Développement continu de l’AI: aucune contribution à l’assainissement en vue

19 septembre 2019 Nouvelles

Le Conseil des Etats s'est penché à son tour sur le dossier «Développement continu de l'AI». Dans sa version actuelle, le projet de modification de la LAI ne contribue en rien à l'objectif d'un remboursement accéléré de la montagne de dettes de l'assurance-invalidité. Le projet de loi retourne au Conseil national pour élimination des divergences.

A l’origine, selon les déclarations du Conseil fédéral, la dette monumentale de l’AI devait être remboursée d’ici à 2024. Lors de la consultation sur le projet de loi qui est aujourd’hui débattu au Parlement, le Gouvernement reportait déjà cette échéance à 2028, pour ensuite la remettre à 2030 dans son message. Aujourd’hui, on estime que la date la plus proche sera fin 2032. En attendant, l’endettement de l’AI envers l’AVS dépasse les dix milliards de francs. Un coup d’œil aux projections de l’Office fédéral des assurances sociales donne même à penser que le terme de 2032 sera bientôt dépassé. L’affirmation selon laquelle l’AI est en cours de restructuration tourne donc de plus en plus à la farce. Pour assainir l’AI dans un délai acceptable, il aurait fallu faire des choix impopulaires sur le dossier du «Développement continu de l’AI» (17.022).

La critique de l’Union patronale suisse (UPS) suscitée par la dernière décision du Conseil des Etats porte essentiellement sur la question de l’allocation versée aux rentiers AI avec enfants. Lors de la session de printemps 2019, le Conseil national avait pourtant décidé de ramener le montant de cette rente pour enfant de 40 à 30 pour cent de la rente principale. Mais voici que la chambre haute ne veut plus en entendre parler. Par le passé pourtant, le Conseil fédéral a lui-même souligné à maintes reprises le problème des incitations négatives liées à cette allocation parentale. C’est précisément ce type d’aide sociale qui peut conduire à ce que des rentiers AI ayant plusieurs enfants et percevant déjà des rentes très confortables se retrouvent avec un revenu supérieur à celui de familles de la classe moyenne qui travaillent.

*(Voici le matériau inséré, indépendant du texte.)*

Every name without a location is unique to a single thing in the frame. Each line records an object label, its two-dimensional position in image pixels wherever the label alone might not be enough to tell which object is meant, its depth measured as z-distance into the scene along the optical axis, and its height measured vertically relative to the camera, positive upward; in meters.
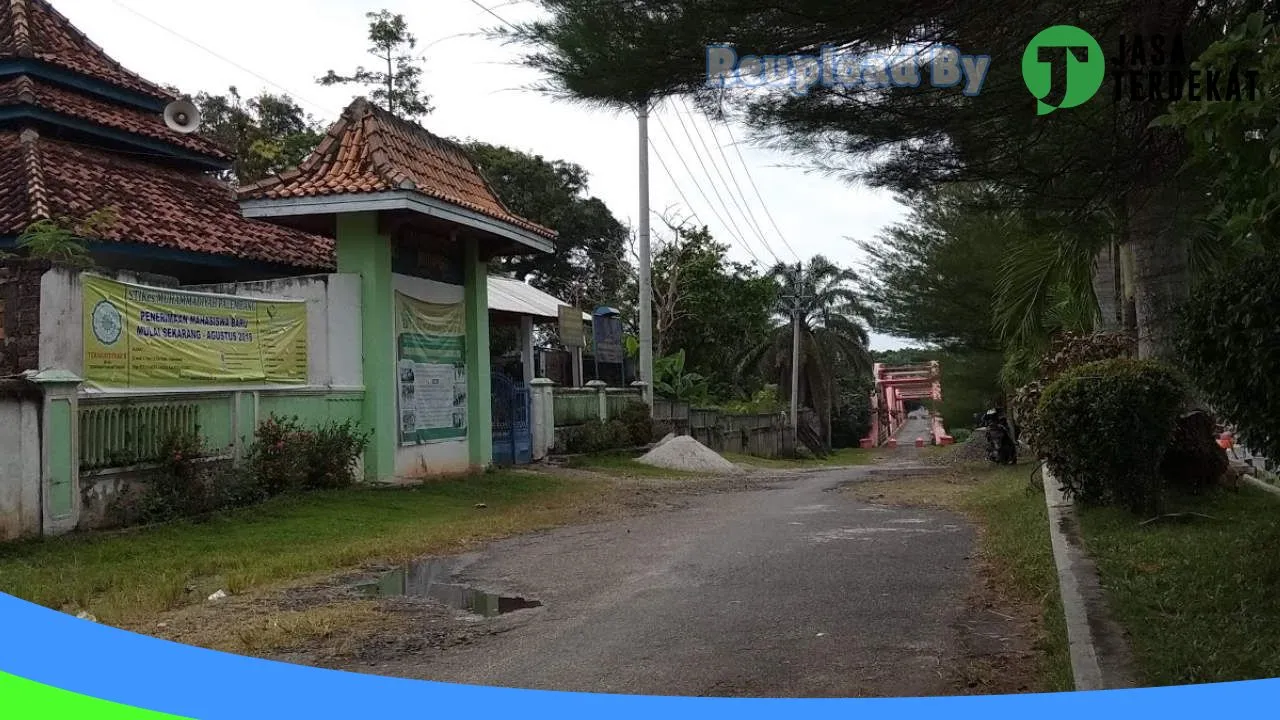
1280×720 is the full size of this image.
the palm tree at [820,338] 41.25 +2.31
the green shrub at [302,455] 10.75 -0.40
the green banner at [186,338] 9.49 +0.79
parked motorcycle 18.64 -0.82
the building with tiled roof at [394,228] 12.45 +2.29
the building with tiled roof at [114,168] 12.80 +3.34
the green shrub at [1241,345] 4.94 +0.18
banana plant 27.69 +0.54
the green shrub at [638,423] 21.33 -0.36
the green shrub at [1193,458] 8.72 -0.58
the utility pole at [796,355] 37.84 +1.52
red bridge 61.91 -0.10
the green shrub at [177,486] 9.37 -0.58
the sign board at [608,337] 23.73 +1.49
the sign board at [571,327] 21.42 +1.56
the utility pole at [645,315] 23.00 +1.88
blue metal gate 17.03 -0.22
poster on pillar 13.35 +0.53
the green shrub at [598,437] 19.16 -0.57
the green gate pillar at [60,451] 8.34 -0.21
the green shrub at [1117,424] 7.71 -0.26
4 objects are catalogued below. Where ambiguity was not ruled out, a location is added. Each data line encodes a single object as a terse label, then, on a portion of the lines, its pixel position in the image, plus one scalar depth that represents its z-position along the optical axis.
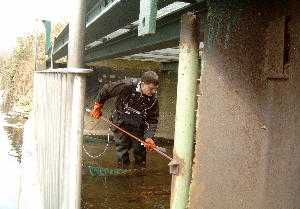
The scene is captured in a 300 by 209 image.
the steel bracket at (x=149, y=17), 1.72
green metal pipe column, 1.90
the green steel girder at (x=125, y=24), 2.73
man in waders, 5.42
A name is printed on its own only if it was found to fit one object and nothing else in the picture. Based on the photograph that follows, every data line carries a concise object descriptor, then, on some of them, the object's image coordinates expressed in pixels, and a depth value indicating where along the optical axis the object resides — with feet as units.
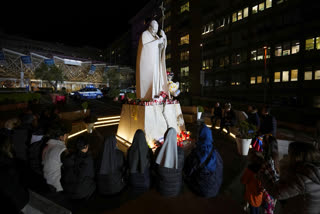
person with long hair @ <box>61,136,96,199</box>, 8.72
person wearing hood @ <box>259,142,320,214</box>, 5.29
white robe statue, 19.76
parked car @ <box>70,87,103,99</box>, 70.23
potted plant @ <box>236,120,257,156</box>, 15.81
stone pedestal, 17.80
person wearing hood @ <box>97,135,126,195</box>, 9.18
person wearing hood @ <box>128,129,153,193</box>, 9.71
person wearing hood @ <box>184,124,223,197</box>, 9.06
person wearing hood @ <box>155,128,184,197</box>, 9.40
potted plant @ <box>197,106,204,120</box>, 32.60
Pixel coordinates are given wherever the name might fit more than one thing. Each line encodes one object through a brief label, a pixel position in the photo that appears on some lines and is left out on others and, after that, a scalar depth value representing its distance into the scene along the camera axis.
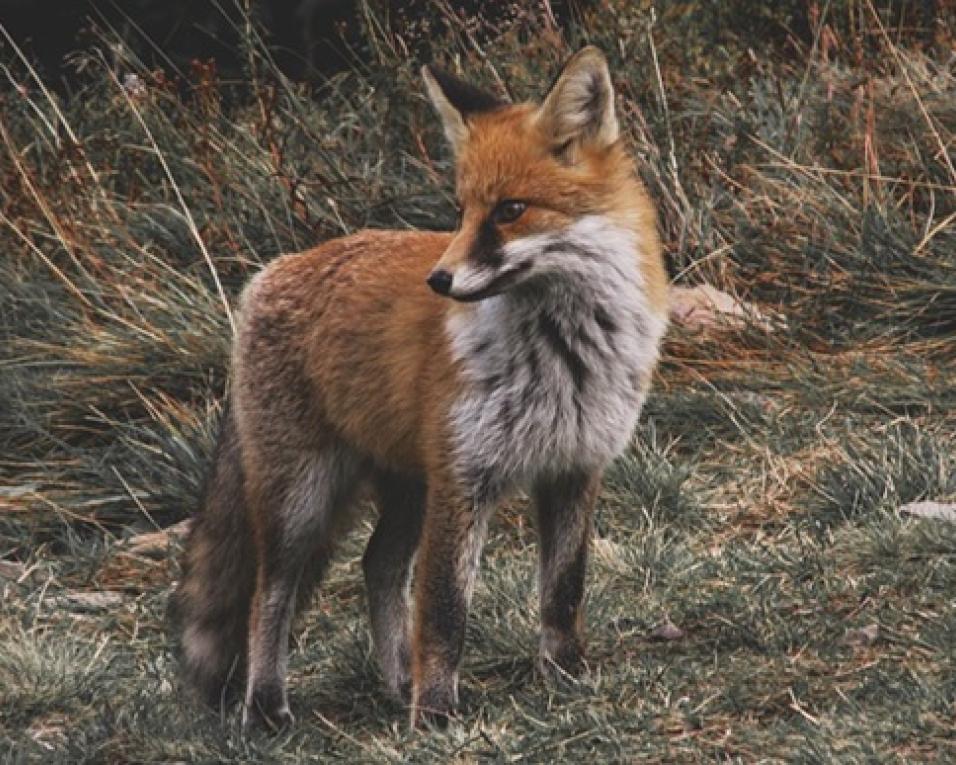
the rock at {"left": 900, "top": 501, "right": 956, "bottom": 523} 11.53
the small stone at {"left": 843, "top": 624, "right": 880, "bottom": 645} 10.00
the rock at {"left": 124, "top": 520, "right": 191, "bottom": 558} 13.68
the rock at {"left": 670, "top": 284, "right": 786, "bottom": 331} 15.36
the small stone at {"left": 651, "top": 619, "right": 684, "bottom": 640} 10.73
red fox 9.67
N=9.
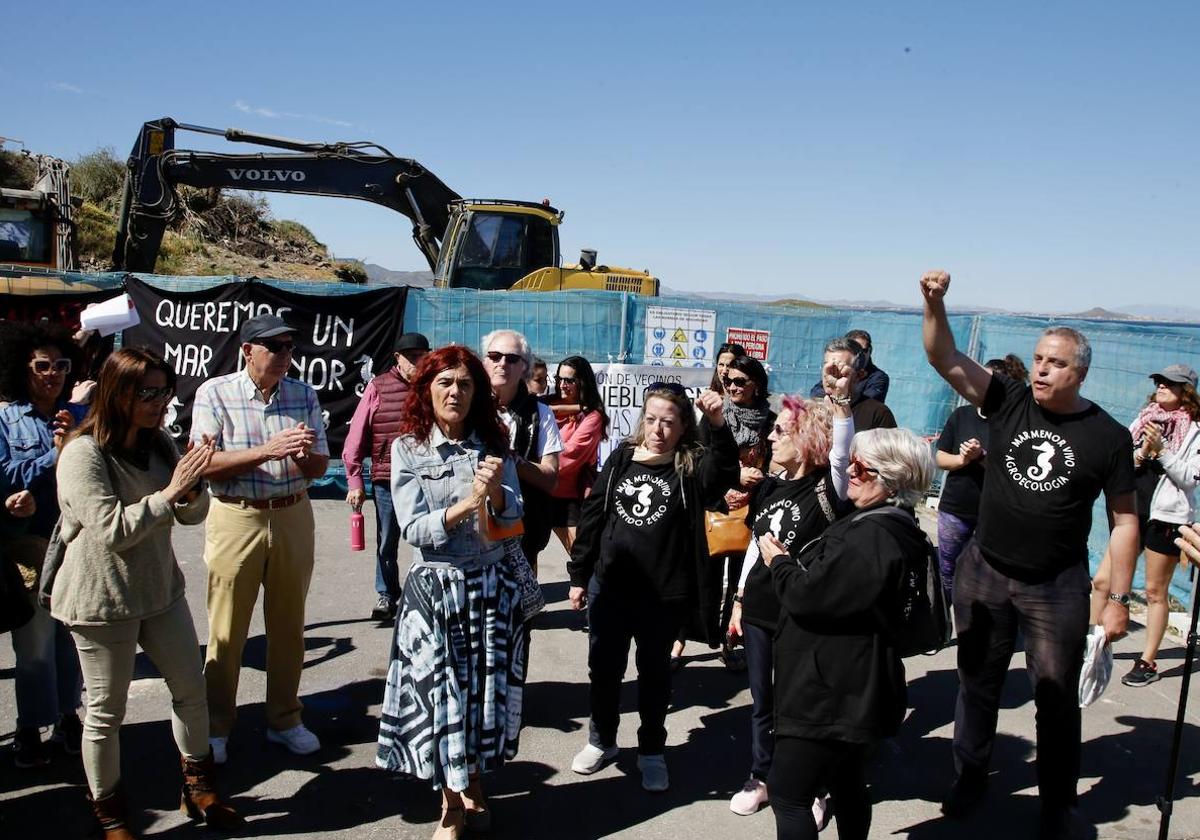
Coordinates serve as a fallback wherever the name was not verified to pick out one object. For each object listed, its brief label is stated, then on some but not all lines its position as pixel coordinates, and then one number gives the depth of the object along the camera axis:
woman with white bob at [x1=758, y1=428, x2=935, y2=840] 2.78
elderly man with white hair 3.98
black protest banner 9.41
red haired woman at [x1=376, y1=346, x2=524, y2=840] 3.21
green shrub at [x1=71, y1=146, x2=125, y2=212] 27.31
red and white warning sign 9.90
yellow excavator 12.48
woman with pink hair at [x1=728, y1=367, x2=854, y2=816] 3.58
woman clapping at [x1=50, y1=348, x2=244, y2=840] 3.04
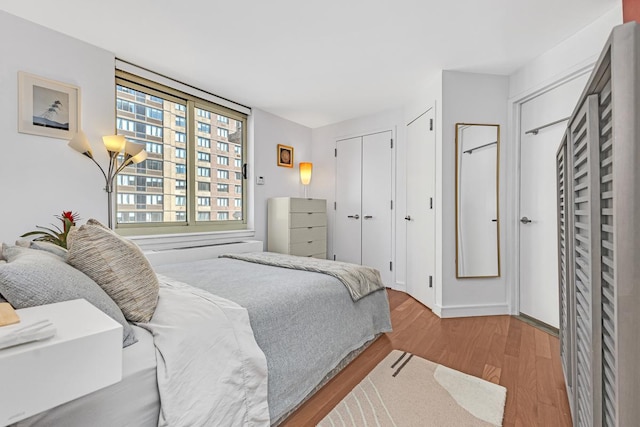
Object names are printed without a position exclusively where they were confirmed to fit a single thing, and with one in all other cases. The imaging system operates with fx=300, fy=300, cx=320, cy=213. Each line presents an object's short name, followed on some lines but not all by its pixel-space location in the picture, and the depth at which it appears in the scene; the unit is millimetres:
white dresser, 3686
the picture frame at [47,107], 2080
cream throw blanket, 1994
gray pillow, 804
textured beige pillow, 1107
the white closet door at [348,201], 4215
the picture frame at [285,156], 4148
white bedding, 966
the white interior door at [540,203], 2457
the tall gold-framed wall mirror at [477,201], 2852
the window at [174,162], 2766
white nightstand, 558
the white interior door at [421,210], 3053
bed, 869
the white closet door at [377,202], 3922
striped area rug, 1411
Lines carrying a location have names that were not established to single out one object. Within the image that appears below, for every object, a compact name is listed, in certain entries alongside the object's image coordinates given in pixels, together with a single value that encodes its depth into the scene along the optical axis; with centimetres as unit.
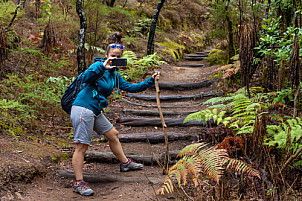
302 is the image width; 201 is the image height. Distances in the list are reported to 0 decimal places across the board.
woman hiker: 336
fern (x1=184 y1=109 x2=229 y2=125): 379
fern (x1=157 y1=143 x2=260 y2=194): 253
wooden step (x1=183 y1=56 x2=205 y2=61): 1656
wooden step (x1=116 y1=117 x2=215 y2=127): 617
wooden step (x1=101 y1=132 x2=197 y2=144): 539
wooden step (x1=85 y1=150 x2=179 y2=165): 456
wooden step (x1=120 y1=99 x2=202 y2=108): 744
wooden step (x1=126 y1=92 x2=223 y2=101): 794
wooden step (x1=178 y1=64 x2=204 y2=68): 1402
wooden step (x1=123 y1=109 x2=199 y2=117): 687
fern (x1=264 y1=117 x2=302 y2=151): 313
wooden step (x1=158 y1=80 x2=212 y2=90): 903
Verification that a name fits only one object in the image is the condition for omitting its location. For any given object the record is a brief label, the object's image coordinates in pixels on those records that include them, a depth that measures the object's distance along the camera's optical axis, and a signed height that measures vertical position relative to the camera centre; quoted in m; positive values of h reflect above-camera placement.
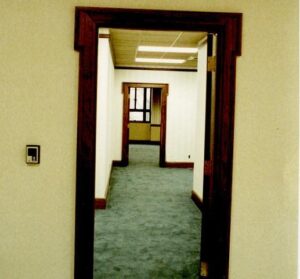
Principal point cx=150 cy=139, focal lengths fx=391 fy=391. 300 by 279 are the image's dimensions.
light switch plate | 2.53 -0.26
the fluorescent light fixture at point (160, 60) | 8.80 +1.29
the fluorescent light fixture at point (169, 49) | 7.24 +1.28
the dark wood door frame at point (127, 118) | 9.93 -0.04
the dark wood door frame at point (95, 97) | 2.53 +0.08
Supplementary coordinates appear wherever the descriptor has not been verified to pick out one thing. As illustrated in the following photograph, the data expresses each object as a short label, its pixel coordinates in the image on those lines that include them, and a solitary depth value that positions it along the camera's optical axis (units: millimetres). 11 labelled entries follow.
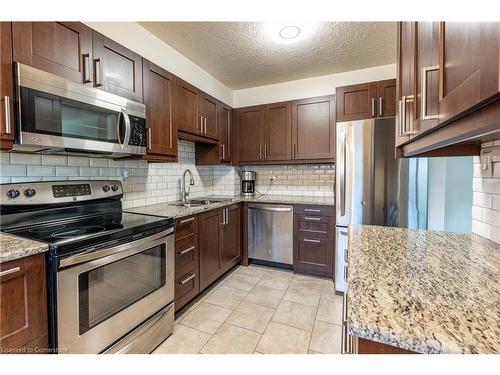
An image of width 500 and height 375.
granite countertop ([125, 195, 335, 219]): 2002
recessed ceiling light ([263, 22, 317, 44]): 2029
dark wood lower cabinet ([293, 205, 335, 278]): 2684
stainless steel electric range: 1111
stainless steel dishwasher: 2887
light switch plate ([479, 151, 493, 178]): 1098
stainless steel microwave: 1187
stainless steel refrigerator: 2156
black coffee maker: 3451
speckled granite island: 477
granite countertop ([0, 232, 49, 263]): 927
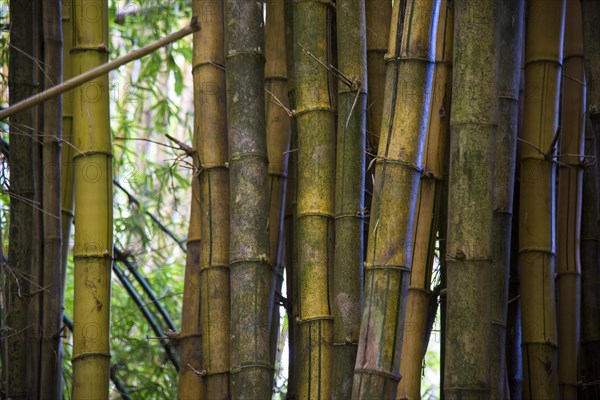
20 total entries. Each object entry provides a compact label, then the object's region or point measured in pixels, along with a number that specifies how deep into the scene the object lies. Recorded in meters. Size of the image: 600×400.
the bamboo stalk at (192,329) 5.27
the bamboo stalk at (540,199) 5.32
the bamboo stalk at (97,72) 3.30
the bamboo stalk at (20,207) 5.54
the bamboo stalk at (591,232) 4.90
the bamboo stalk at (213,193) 5.01
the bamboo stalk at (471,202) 4.33
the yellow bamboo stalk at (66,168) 6.04
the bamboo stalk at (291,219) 5.22
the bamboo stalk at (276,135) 5.39
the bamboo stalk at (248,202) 4.64
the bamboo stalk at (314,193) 4.73
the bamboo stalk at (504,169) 4.87
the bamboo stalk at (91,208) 5.04
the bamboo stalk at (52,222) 5.47
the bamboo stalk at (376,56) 5.42
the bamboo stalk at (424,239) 4.89
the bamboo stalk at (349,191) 4.60
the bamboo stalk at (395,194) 4.30
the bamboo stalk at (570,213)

Comme l’écrit la «Neue Zürcher Zeitung», un problème sociopolitique épineux risque de se poser à partir du moment où des familles de travailleurs de la classe moyenne ont l’impression que travailler n’en vaut guère la peine puisque des ménages comparables à elles s’en sortent mieux grâce aux prébendes de l’Etat-providence. Contrairement à ce qu’on entend trop souvent dire dans le cadre de ce débat, la NZZ souligne à juste titre que cette réduction d’allocation n’a pas pour but de priver de moyens de subsistance des familles de rentiers dans le besoin. Pour, les employeurs, le Conseil national sera donc bien inspiré de s’en tenir à cette réduction, afin que la réforme contribue, ne serait-ce que modestement, à alléger à long terme la dette de l’AI.

Après quelques allers-retours d’élimination des divergences entre les deux Chambres, le projet présente encore un autre point critique: l’introduction du nouveau système de rente progressif, qui veut qu’à l’avenir, un degré d’invalidité de seulement 70 pour cent donne droit à une rente complète. Cela risque de ruiner d’emblée l’effet incitatif du régime des rentes en faveur de l’insertion professionnelle. Le Conseil fédéral part néanmoins du principe que ce changement de régime peut s’effectuer sans coûts supplémentaires. L’UPS craint au contraire, en raison de la grande complexité du nouveau modèle et de la multiplication prévisible des litiges judiciaires liés à la détermination du degré d’invalidité, que les dépenses de mise en œuvre ne soient sous-estimés et que le nouveau système de rentes ne se révèle en fin de compte beaucoup plus coûteux.

Non content d’avoir ainsi raté l’occasion de renforcer l’incitation à l’intégration professionnelle, le Parlement soutient aussi, hélas, l’intention du Conseil fédéral d’imposer aux entreprises, sous le titre «d’accords de coopération», des quotas d’intégration. Cette mesure réduit à néant l’engagement jusqu’ici volontaire et efficace, au service de l’insertion professionnelle, des employeurs assurant le patronage du réseau Compasso.

Pour les employeurs, dans l’ensemble, les inconvénients du projet l’emportent nettement sur ses avantages.